If enacted, the program’s vision could help break biases and rebuild perspective on the value of girls and women in society. But what is certain is that the impact of family planning services and education goes far. According to the Kaiser Family Foundation, one-third of global maternal deaths—roughly 100,000 deaths—could be prevented annually “if women who did not wish to become pregnant had access to and used effective contraception.” FP2020 has helped guide national governments in many countries to deliver such efforts.
FP2020 Country Examples
According to the World Bank and Jhpiego, respectively, Afghanistan has the highest maternal mortality ratio (MMR) in South Asia at 638 maternal deaths per 100,000 live births; Afghanistan aims to achieve 30 percent modern contraceptive prevalence among married women by 2020 under FP2020. It is unclear whether Afghanistan has met its 2020 targets yet since joining FP2020 in 2016.
Source: Nicholas Githiri/Pexels
Niger, located in central Africa, has had an uptake of 350,000 additional women using contraceptives since joining FP2020 in 2012, with 760,000 women now reporting use; however, a 21 percent unmet need remains in Niger today even with the efforts by FP2020.
As made evident by Afghanistan and countries like Niger, it is clear that FP2020 still has much progress to make. As of mid-2019, an estimated 214 million women worldwide still have an unmet need for modern contraception; for comparison, the size of this unreached population equates to roughly two-thirds of the U.S. population.
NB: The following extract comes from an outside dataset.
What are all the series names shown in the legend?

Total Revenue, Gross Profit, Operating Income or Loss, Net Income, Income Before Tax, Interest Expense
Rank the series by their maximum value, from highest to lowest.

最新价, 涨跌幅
FP2020 workshops in Asia and Africa this year, in part, will reveal newer country-led strategies aimed to reach 120 million in uptake of modern contraceptives by women and girls by 2030; more clearly, the revised strategies will strive to reach the initial 2020 goal by the 2030 deadline of the Sustainable Development Goals (SDGs), according to a 2019 Devex report.
SDGs on Family Planning
SDG 3.7 says, “By 2030, ensure universal access to sexual and reproductive health-care services, including for family planning, information, and education, and the integration of reproductive health into national strategies and programmes.”
In order to ensure “universal access” to family planning services by 2030, funding, planning, collaboration, and leadership will be essential by stakeholders in low and middle-income countries. What else is needed among young girls? A strong education.
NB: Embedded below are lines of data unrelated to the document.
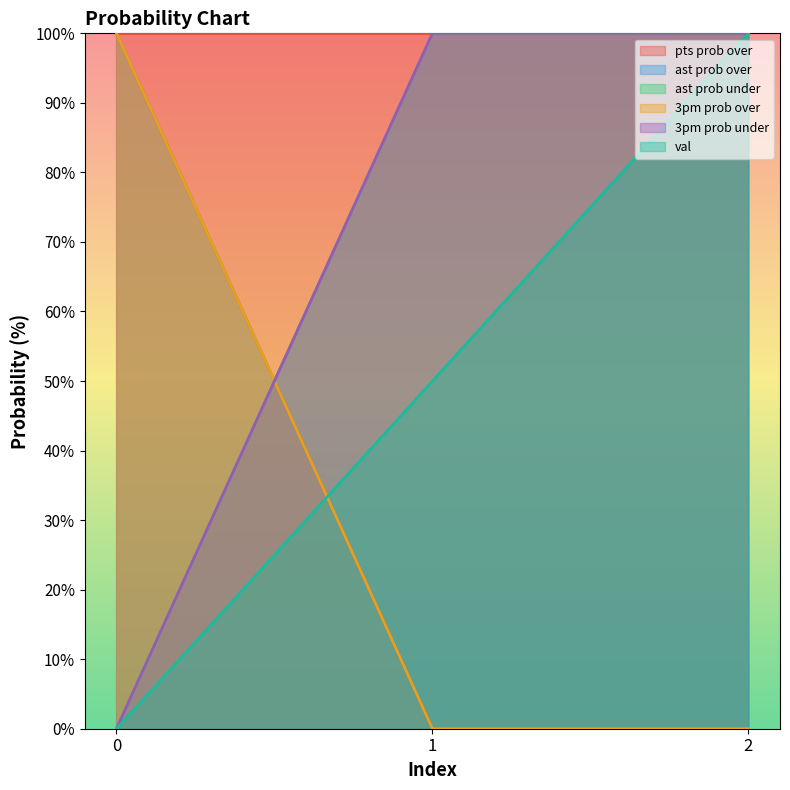

How many lines are shown in the chart?

6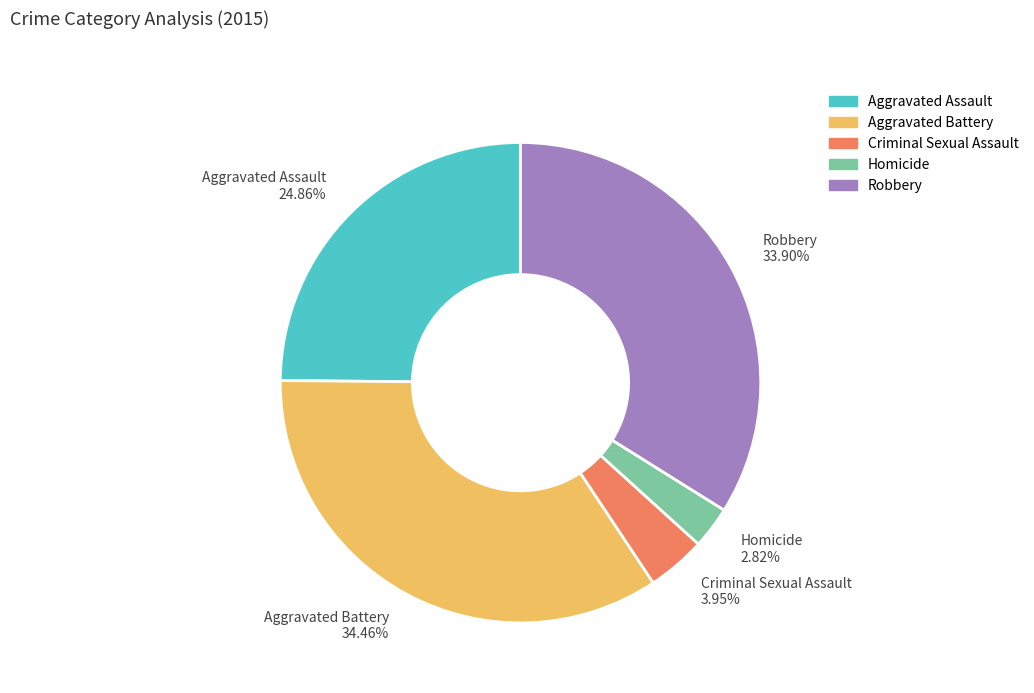

To the nearest percent, what is the combined percentage of Criminal Sexual Assault and Aggravated Assault?

29%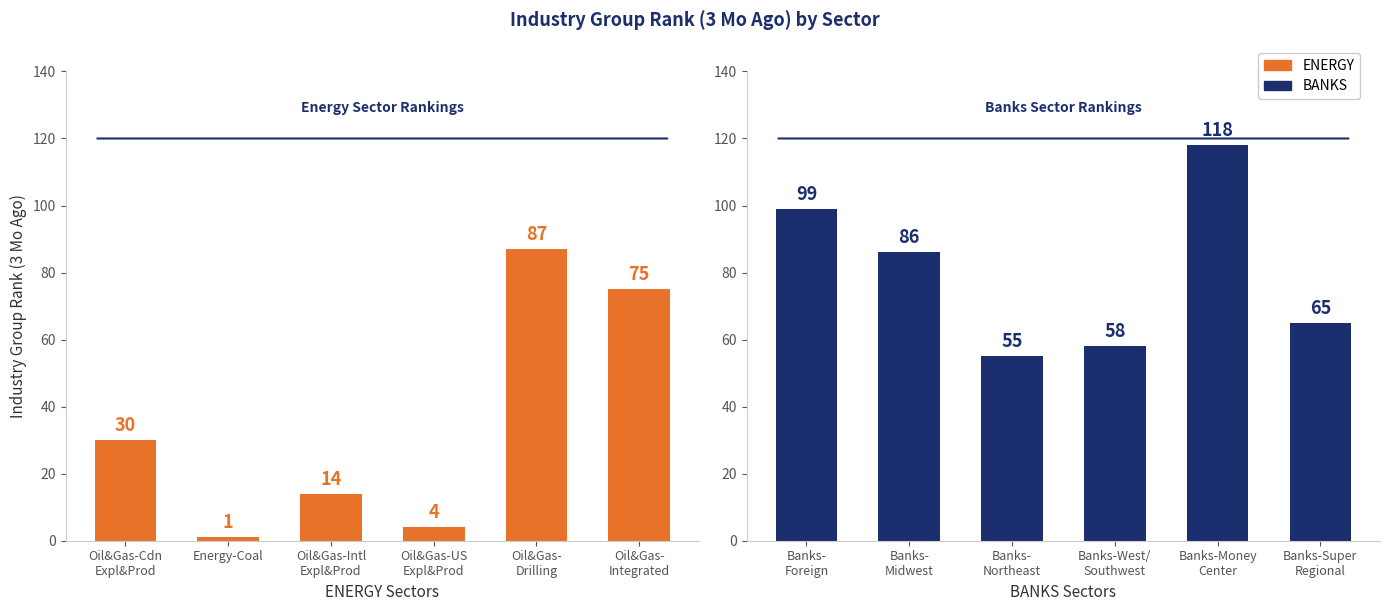

Between Oil&Gas-Cdn
Expl&Prod and Oil&Gas-
Integrated, which is larger?

Oil&Gas-
Integrated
SDGs on Education of Girls
SDG 4.1 says, “By 2030, ensure that all girls and boys complete free, equitable, and quality primary and secondary education leading to relevant and effective learning outcomes.”
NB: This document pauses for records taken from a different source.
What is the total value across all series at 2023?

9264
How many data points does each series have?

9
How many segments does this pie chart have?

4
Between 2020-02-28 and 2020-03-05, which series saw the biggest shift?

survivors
Currently, the United Nations for Women (UN Women) states that up to 48 percent of young girls are out of school in some regions. Education of young women is key, especially in low-income settings such as Afghanistan and Niger. Studies show that education of young women helps them to avert poverty, reduce rates of illness and death, and keep their families healthy.
In order to reach more young girls, leadership and advocacy efforts by partners such as the United Nations Educational, Scientific, and Cultural Organization (UNESCO) are vital. Further, investments in education—and closing of its gender gap—by national governments and philanthropic organizations are critical.
Reaching more young girls via primary and secondary education, combined with family planning services, is akin to strengthening families all over the world—including those like Meena’s.
Consider the power of ending cultural biases, child marriages, and impoverished conditions through universal access to family planning services. Consider what it would mean to end the cycle of poverty via continued education throughout girls’ youth and teenage years. These are the tools or building blocks to lead toward a healthier and vibrant future for all.
Please note: Meena’s story is a real-life story from The Moment of Lift by Melinda Gates (see reference below). It is included in this post in order to show the importance of family planning services for women and girls in impoverished settings.